Matteo avait conscience qu’il jouait souvent avec le feu. Les gens qui le connaissaient bien savaient parfaitement qu’il était dans sa nature que d’entremêler moquerie derrière flatterie, jongler savamment avec les demi-vérités et les piques qu’il lançait à ses interlocuteurs. Mais bien qu’il sembla indompté et totalement sans foi ni loi, Matteo avait pour règle de ne jamais dépasser la frontière de l’acceptable. Il s’était placé des bornes bien définies, selon les personnes avec qui il s’entretenait, des bornes qui lui dictaient de s’arrêter avant qu’il n’aille trop loin. Avec le Prince, malgré son apparente aisance, le jeune homme se sentait comme un funambule sur un fil de fer. Il se gardait de paraître insolent ou au contraire, d’être moins divertissant. Il lui fallait toujours conserver sa valeur dans les yeux du Prince, non seulement en tant qu’utile homme de main, mais aussi en tant que compagnon agréable. Matteo voulait à tout prix briller à ses yeux et passer le plus de temps avec lui. Pour ce faire, il devrait faire preuve d’adresse et ce, en tout temps.

Puis, le Prince exprima ses requêtes. Toutes concernaient les Adorasti, cette famille honnie que Matteo avait appris à détester par loyauté pour les di’Grazziano, auxquels il appartenait désormais. L’homme de main n’était pas surpris par ces demandes. Il s’y attendait, même. Ce n’était pas la première fois que son maître l’envoyait en mission de reconnaissance. Le jeune homme se révélait un espion habile, capable de faire délier n’importe quelle langue, par la voie de la séduction.

Son cœur se serra lorsqu’il imagina la pauvre signora Anna entre les mains de ces malfrats. Comme elle devait se sentir seule, isolée au milieu de cette meute d’étrangers! La signora Anna était sacrée pour Matteo. Cette petite fleur délicate, menue, innocente. Tout ce qu'il n'était pas, en fait. De plus, elle était la soeur du Prince, une di'Grazziano. Il s'était juré de toujours la protéger et de voler à sa rescousse dès qu'elle aurait besoin de son aide.

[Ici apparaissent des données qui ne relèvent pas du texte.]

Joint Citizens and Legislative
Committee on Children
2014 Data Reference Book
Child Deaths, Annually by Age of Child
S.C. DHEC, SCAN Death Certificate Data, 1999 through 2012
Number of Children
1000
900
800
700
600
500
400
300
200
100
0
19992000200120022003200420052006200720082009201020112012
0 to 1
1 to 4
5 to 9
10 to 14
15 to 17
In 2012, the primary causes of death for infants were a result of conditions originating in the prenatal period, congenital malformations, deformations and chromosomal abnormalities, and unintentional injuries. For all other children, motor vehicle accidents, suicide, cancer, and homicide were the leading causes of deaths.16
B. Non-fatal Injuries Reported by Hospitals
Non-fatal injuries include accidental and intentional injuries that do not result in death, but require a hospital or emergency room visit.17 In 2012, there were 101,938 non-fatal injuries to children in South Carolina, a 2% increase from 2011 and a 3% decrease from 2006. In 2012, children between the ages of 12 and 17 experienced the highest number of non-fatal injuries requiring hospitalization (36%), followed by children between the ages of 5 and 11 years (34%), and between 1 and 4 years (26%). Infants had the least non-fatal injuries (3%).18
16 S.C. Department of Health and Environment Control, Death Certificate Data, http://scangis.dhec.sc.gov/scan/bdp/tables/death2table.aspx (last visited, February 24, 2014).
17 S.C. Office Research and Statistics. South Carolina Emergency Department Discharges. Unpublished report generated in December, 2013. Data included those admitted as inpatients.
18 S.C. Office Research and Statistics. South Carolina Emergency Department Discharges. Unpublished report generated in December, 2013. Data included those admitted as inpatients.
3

Avec une petite courbette, Matteo déclara:


« Vos désirs sont des ordres, mon Prince. Je pars sur le champ et ne rentrerai qu'une fois la situation des Adorasti clairement établie dans mon esprit. Je vous rapporterai fidèlement chaque parole entendue, je vous en fais la promesse. »

Il poursuivit ensuite, un sourire flottant sur ses lèvres:

« Je ne doute nullement de vos talents de dramaturge et sachez que rien ne me fait plus plaisir que de participer à la composition de votre toute nouvelle oeuvre. J'espère seulement que vous me réserverez le beau rôle, moi qui me dévoue corps et âme à votre noble cause. »

Se relevant, il prit son congé avec courtoisie:

« Je dois à présent vous quitter, car le devoir m'appelle. Je reviendrai sous peu avec tout ce que j'aurai pu apprendre en tête. »

Tournant sur ses talons, Matteo quitta la bibliothèque et ferma la porte derrière lui. Il n'avait aucune interrogation sur ses objectifs. La véritable question était le comment? Il ne connaissait que très peu Venise. Il faudrait qu’il se monte très rapidement un réseau de contacts fiables, afin de toujours être au courant de tout. Son esprit fonctionnait à toute vitesse. Où aller en premier? Vers qui se tourner? Les domestiques, peut-être? Mais comment les approcher tout en étant discret? Il lui fallait une personnalité publique, quelqu'un qui était à l'affût des derniers potins. Les serviteurs viendraient ensuite, il devait d'abord se faire une idée générale de l'état de la situation.

Pour trouver des personnages publics, il devait se rendre dans un lieu public. Quel endroit à Venise l'était plus que la Place Saint-Marc? Matteo prit son manteau, l'enfila rapidement et sortit en direction de la Place Saint-Marc.